▸ EXERCISE DETAILS:
Locate each line in the material below that contains the word "clock", and reproduce every such line in full.

▸ DATASET ROWS:
•••••

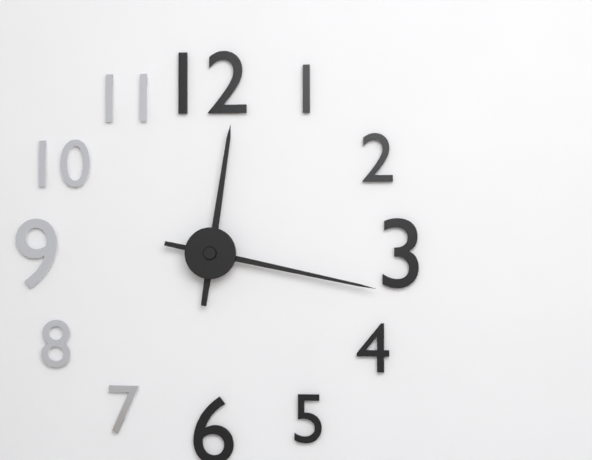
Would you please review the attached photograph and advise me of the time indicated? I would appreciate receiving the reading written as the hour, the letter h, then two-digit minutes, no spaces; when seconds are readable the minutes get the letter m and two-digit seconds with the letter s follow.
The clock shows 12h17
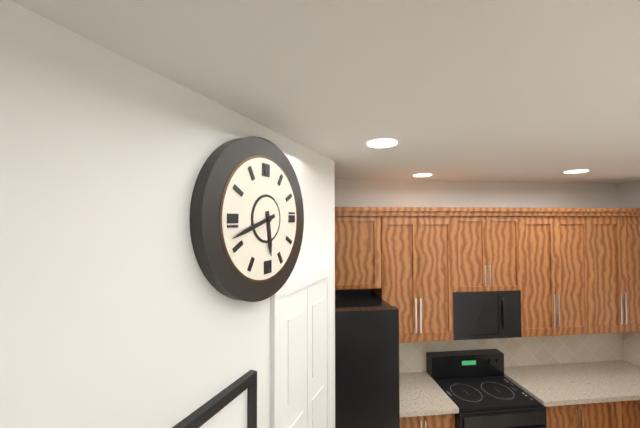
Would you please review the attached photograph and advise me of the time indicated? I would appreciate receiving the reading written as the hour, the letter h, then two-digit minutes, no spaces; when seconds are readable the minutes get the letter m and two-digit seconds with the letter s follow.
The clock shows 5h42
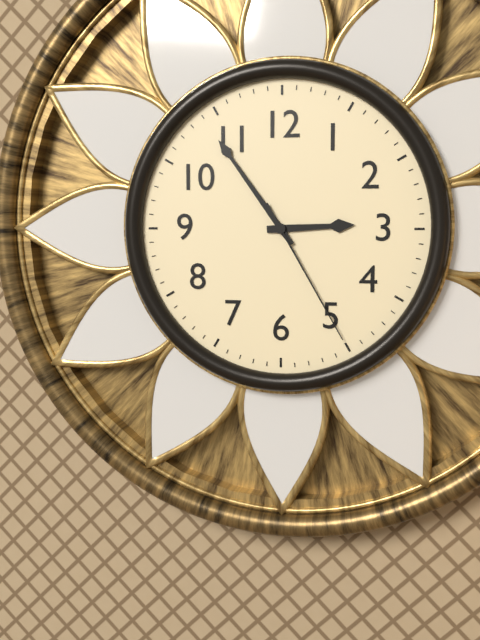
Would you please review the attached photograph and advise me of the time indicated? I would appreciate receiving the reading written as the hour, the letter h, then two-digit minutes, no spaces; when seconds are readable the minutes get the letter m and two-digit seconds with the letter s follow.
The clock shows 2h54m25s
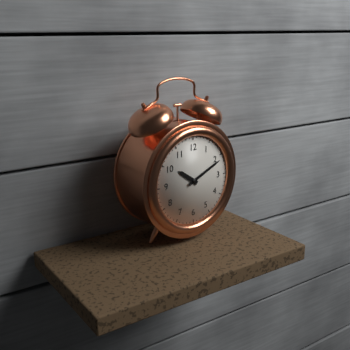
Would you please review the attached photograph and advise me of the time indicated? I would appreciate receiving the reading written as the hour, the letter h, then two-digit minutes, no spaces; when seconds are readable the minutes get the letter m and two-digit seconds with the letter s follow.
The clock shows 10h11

•••••

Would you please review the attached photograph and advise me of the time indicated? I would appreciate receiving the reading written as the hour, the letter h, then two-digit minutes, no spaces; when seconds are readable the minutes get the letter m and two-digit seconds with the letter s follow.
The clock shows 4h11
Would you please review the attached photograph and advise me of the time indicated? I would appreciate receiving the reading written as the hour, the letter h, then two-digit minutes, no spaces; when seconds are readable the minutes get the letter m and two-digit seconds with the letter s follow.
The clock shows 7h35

•••••

▸ EXERCISE SOLUTION:
The clock shows 12h17
The clock shows 5h42
The clock shows 2h54m25s
The clock shows 10h11
The clock shows 4h11
The clock shows 7h35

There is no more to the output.